Throughout the day we will prioritise these tasks - hopefully based on their importance rather then their urgency. Some we might leave - perhaps because they are not urgent or important enough .... and sometimes we just procrastinate because we are too tired to face another challenge.

Well if you do tend to do this .. in effect having a mini-break during work time - try to have some of the boring, relatively unimportant tasks available to use during these gaps. You still get a mental break .. but your To Do list does reduce. At the end of the day, another 1 or 2 tasks will have been completed and you feel some satisfaction rather than guilt or shame at putting things off.

So, rest while you are working and you become more productive.

Saturday, 10 August 2019

The Lean Labrynthe

I have been reading and writing about Lean quite a bit recently. It is one if those topics where the more you know and the more you read, the more you realise you don’t know.  There are so many interweaving and interrelated topics where you can’t fully understand one topic without also understanding two more.

Some people might give up, thinking life isn’t long enough to work through all this.

I, however, prefer to think that this simply shows the all-encompassing nature of Lean ...  a philosophy and way of life rather than a set of tools and techniques.

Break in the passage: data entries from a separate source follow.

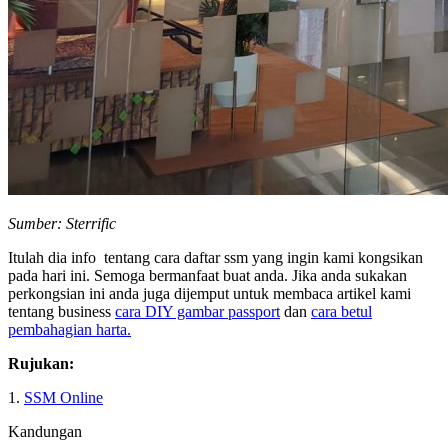
Sumber: Sterrific
Itulah dia info tentang cara daftar ssm yang ingin kami kongsikan
pada hari ini. Semoga bermanfaat buat anda. Jika anda sukakan
perkongsian ini anda juga dijemput untuk membaca artikel kami
tentang business
cara DIY gambar passport
dan
cara betul
pembahagian harta.
Rujukan:
1.
SSM Online
Kandungan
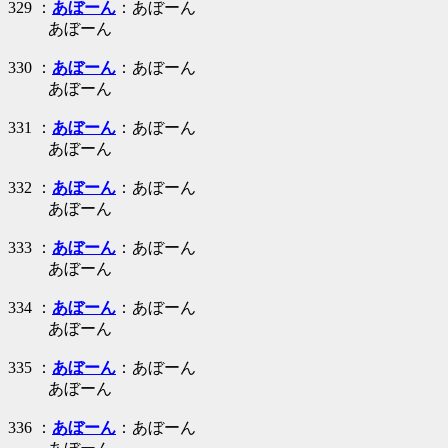
329 ：
あぼーん
：あぼーん
あぼーん
330 ：
あぼーん
：あぼーん
あぼーん
331 ：
あぼーん
：あぼーん
あぼーん
332 ：
あぼーん
：あぼーん
あぼーん
333 ：
あぼーん
：あぼーん
あぼーん
334 ：
あぼーん
：あぼーん
あぼーん
335 ：
あぼーん
：あぼーん
あぼーん
336 ：
あぼーん
：あぼーん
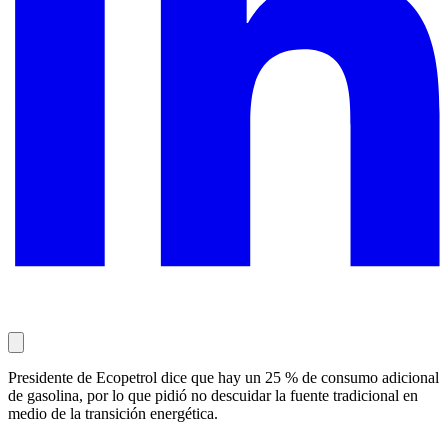
Presidente de Ecopetrol dice que hay un 25 % de consumo adicional
de gasolina, por lo que pidió no descuidar la fuente tradicional en
medio de la transición energética.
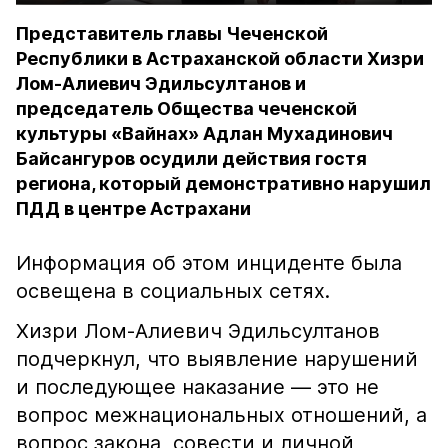
Представитель главы Чеченской
Республики в Астраханской области Хизри
Лом-Алиевич Эдильсултанов и
председатель Общества чеченской
культуры «Вайнах» Адлан Мухадинович
Байсангуров осудили действия гостя
региона, который демонстративно нарушил
ПДД в центре Астрахани
Информация об этом инциденте была
освещена в социальных сетях.
Хизри Лом-Алиевич Эдильсултанов
подчеркнул, что выявление нарушений
и последующее наказание — это не
вопрос межнациональных отношений, а
вопрос закона, совести и личной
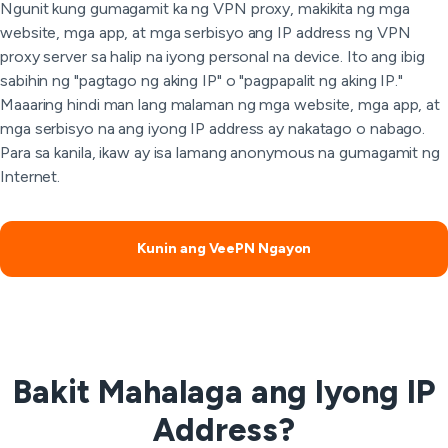
Ngunit kung gumagamit ka ng VPN proxy, makikita ng mga
website, mga app, at mga serbisyo ang IP address ng VPN
proxy server sa halip na iyong personal na device. Ito ang ibig
sabihin ng "pagtago ng aking IP" o "pagpapalit ng aking IP."
Maaaring hindi man lang malaman ng mga website, mga app, at
mga serbisyo na ang iyong IP address ay nakatago o nabago.
Para sa kanila, ikaw ay isa lamang anonymous na gumagamit ng
Internet.
Kunin ang VeePN Ngayon
Bakit Mahalaga ang Iyong IP
Address?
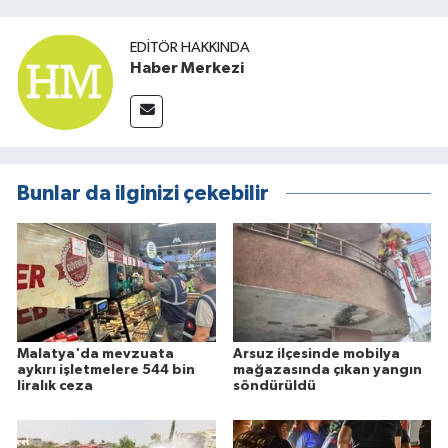
EDITÖR HAKKINDA
Haber Merkezi
Bunlar da ilginizi çekebilir
Malatya'da mevzuata
Arsuz ilçesinde mobilya
aykırı işletmelere 544 bin
mağazasında çıkan yangın
liralık ceza
söndürüldü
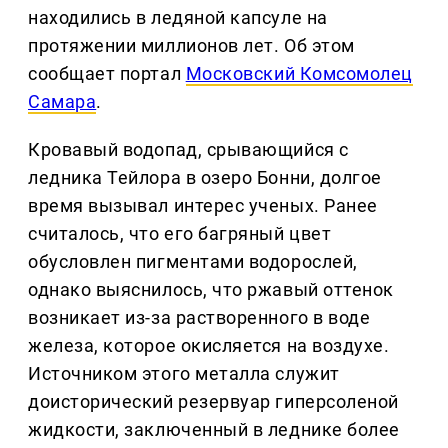
находились в ледяной капсуле на
протяжении миллионов лет. Об этом
сообщает портал
Московский Комсомолец
Самара
.
Кровавый водопад, срывающийся с
ледника Тейлора в озеро Бонни, долгое
время вызывал интерес ученых. Ранее
считалось, что его багряный цвет
обусловлен пигментами водорослей,
однако выяснилось, что ржавый оттенок
возникает из-за растворенного в воде
железа, которое окисляется на воздухе.
Источником этого металла служит
доисторический резервуар гиперсоленой
жидкости, заключенный в леднике более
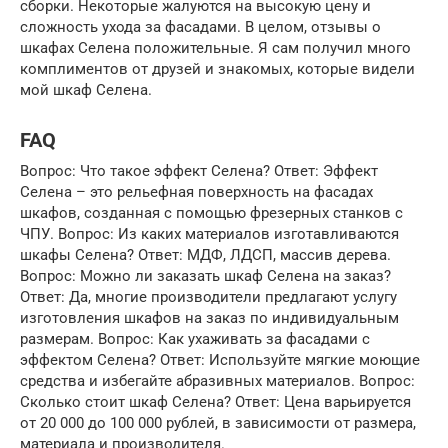
сборки. Некоторые жалуются на высокую цену и
сложность ухода за фасадами. В целом, отзывы о
шкафах Селена положительные. Я сам получил много
комплиментов от друзей и знакомых, которые видели
мой шкаф Селена.
FAQ
Вопрос: Что такое эффект Селена? Ответ: Эффект
Селена – это рельефная поверхность на фасадах
шкафов, созданная с помощью фрезерных станков с
ЧПУ. Вопрос: Из каких материалов изготавливаются
шкафы Селена? Ответ: МДФ, ЛДСП, массив дерева.
Вопрос: Можно ли заказать шкаф Селена на заказ?
Ответ: Да, многие производители предлагают услугу
изготовления шкафов на заказ по индивидуальным
размерам. Вопрос: Как ухаживать за фасадами с
эффектом Селена? Ответ: Используйте мягкие моющие
средства и избегайте абразивных материалов. Вопрос:
Сколько стоит шкаф Селена? Ответ: Цена варьируется
от 20 000 до 100 000 рублей, в зависимости от размера,
материала и производителя.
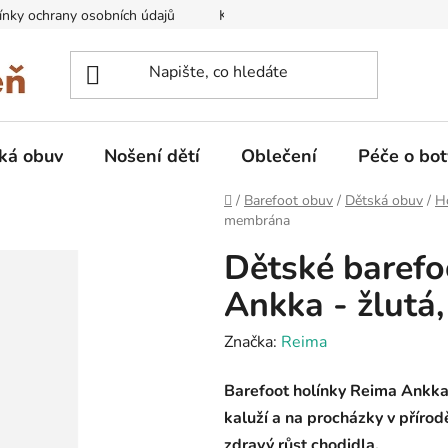
nky ochrany osobních údajů
Kontakty na prodejny
Doprava
ká obuv
Nošení dětí
Oblečení
Péče o bot
Domů
/
Barefoot obuv
/
Dětská obuv
/
H
membrána
Dětské barefo
Ankka - žlut
Značka:
Reima
Barefoot holínky Reima Ankka 
kaluží a na procházky v přírod
zdravý růst chodidla.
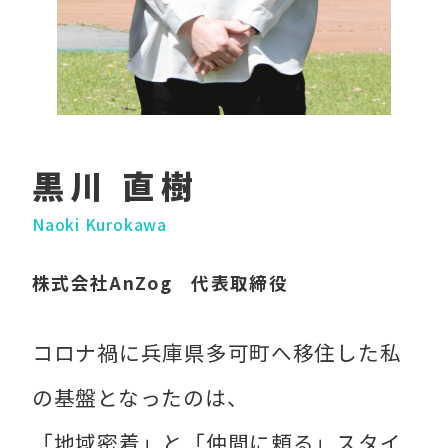
黒川 直樹
Naoki Kurokawa
株式会社AnZog 代表取締役
コロナ禍に兵庫県多可町へ移住した私
の基盤となったのは、
「地域密着」と「仲間に頼る」スタイ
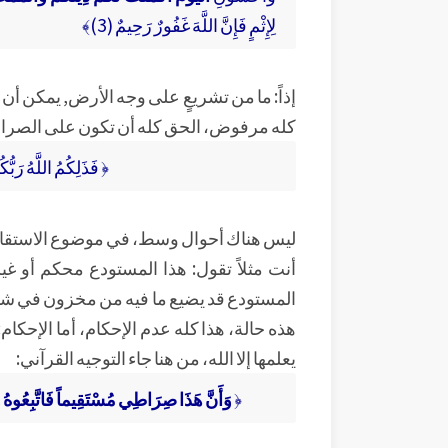
لِإِثْمٍ فَإِنَّ اللَّهَ غَفُورٌ رَحِيمٌ (3)﴾
إذاً: ما من تشريعٍ على وجه الأرض, يمكن أن ي
كله مرفوض، الحق كله أن تكون على الصراط ا
﴿ فَذَلِكُمُ اللَّهُ رَبُّك
ليس هناك أحوال وسط، في موضوع الاستقام
أنت مثلاً تقول: هذا المستودع محكم أو غي
المستودع قد يضيع ما فيه من مخزون في شهر،
هذه حالة، هذا كله عدم الإحكام، أما الإحكام:
يعلمها إلا الله، من هنا جاء التوجيه القرآني:
﴿
وَأَنَّ هَذَا صِرَاطِي مُسْتَقِيماً فَاتَّبِعُوهُ وَل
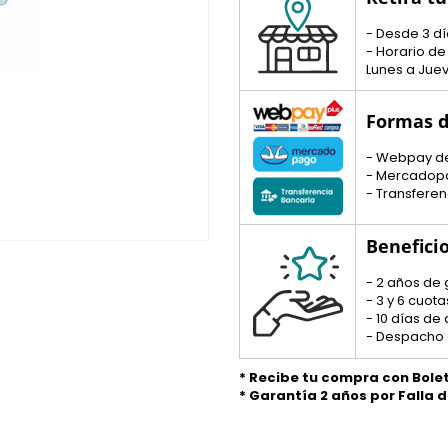
- Desde 3 dí
- Horario de
Lunes a Juev
Formas d
- Webpay d
- Mercadop
- Transferen
Benefici
- 2 años de 
- 3 y 6 cuo
- 10 días de
- Despacho 
* Recibe tu compra con Bole
* Garantía 2 años por Falla 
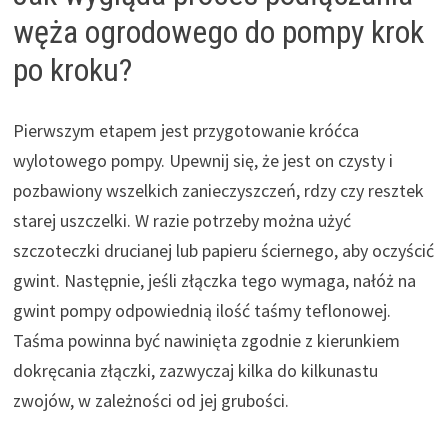
węża ogrodowego do pompy krok
po kroku?
Pierwszym etapem jest przygotowanie króćca
wylotowego pompy. Upewnij się, że jest on czysty i
pozbawiony wszelkich zanieczyszczeń, rdzy czy resztek
starej uszczelki. W razie potrzeby można użyć
szczoteczki drucianej lub papieru ściernego, aby oczyścić
gwint. Następnie, jeśli złączka tego wymaga, nałóż na
gwint pompy odpowiednią ilość taśmy teflonowej.
Taśma powinna być nawinięta zgodnie z kierunkiem
dokręcania złączki, zazwyczaj kilka do kilkunastu
zwojów, w zależności od jej grubości.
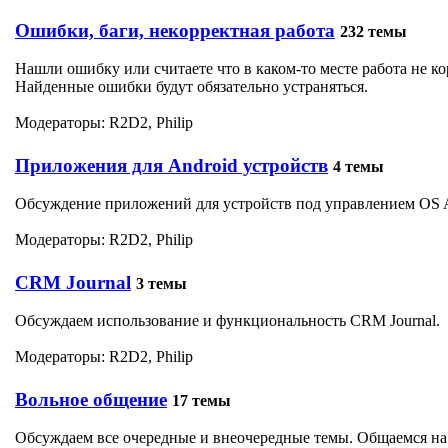
Ошибки, баги, некорректная работа
232 темы
Нашли ошибку или считаете что в каком-то месте работа не 
Найденные ошибки будут обязательно устраняться.
Модераторы:
R2D2
,
Philip
Приложения для Android устройств
4 темы
Обсуждение приложений для устройств под управлением OS A
Модераторы:
R2D2
,
Philip
CRM Journal
3 темы
Обсуждаем использование и функциональность CRM Journal.
Модераторы:
R2D2
,
Philip
Вольное общение
17 темы
Обсуждаем все очередные и внеочередные темы. Общаемся на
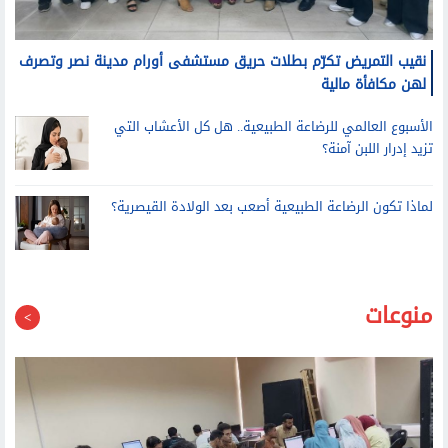
نقيب التمريض تكرّم بطلات حريق مستشفى أورام مدينة نصر وتصرف
لهن مكافأة مالية
الأسبوع العالمي للرضاعة الطبيعية.. هل كل الأعشاب التي
تزيد إدرار اللبن آمنة؟
لماذا تكون الرضاعة الطبيعية أصعب بعد الولادة القيصرية؟
منوعات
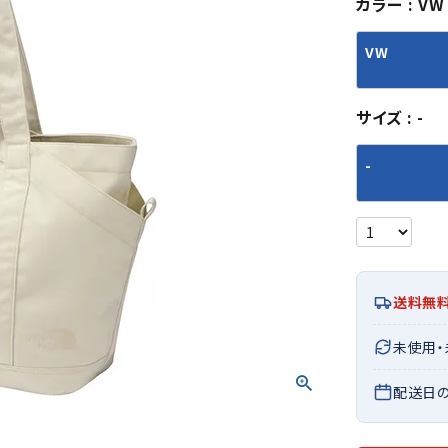
カラー
VW
シューズアクセサリー
硬式
ソックス
フットボールサンダル
軟式
Babol
BIKE
B
VW
セサリー
at
ER
サッカーウェア
少年
シューズ
バッグ
ジュニアサッカーウェア
ソフ
サイズ
-
レプリカ商品
野球
メンズランニング
バックパック
ジュニアレプリカ商品
少年
ウイメンズランニング
トートバッグ
-
サッカーボール
野球
ジュニアランニング
ショルダーバッグ
CEP
Chaco
C
フットサルボール
ジュ
サッカースパイク
ボディー・ウエストバッグ
tt
pi
サッカーバッグ
ユニ
ジュニアサッカースパイク
ダッフル・ボストンバッグ
その他アクセサリー
バッ
サッカー・フットサルトレーニン
テニスバッグ
イン
グシューズ
その他バッグ
送料無
その
ジュニアサッカー・フットサルト
DESC
FINTA
Fo
未使用
レーニングシューズ
バッ
ENTE
e
野球スパイク・シューズ
メン
配送日
少年野球スパイク・シューズ
ソッ
バスケットボールシューズ
その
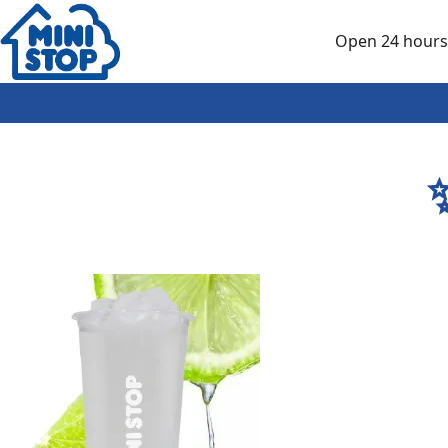
Skip to main content
Open 24 hours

In fact, if you immerse yourself in the basic principles , the rest becomes fairly straightforward and the detail is less important. Just focus on :

Making it flow
Eliminating waste
Respecting your people.

Then, whether you apply Kaizen, Kanban, Jidoka, Heijunka or any other specific tool, this focus on the principles will keep you straight.

Navigating the labyrinth of topics and tools will make you a better Lean practitioner but a simple focus on ‘becoming Lean’ will get you most of the way to being a Lean organisation.

Saturday, 3 August 2019

Turn off sometimes

Recently I talked about value - and the fact that it is not a straightforward phenomenon.  What I didn’t mention in that piece was the topic of what you value ... personally.

Presumably if you are reading this, one of the things you do value is productivity - for yourself or your organisation  ... or both. You strive to be productive and to create a productive organisation.

Well, take an hour today .. and be unproductive. Do something frivolous ... just for the fun of it. It’s good to turn off occasionally.

Ironically, of course, it will make you more productive - by recharging your batteries and resetting your mind. 

So, turn off for an hour. I give you permission.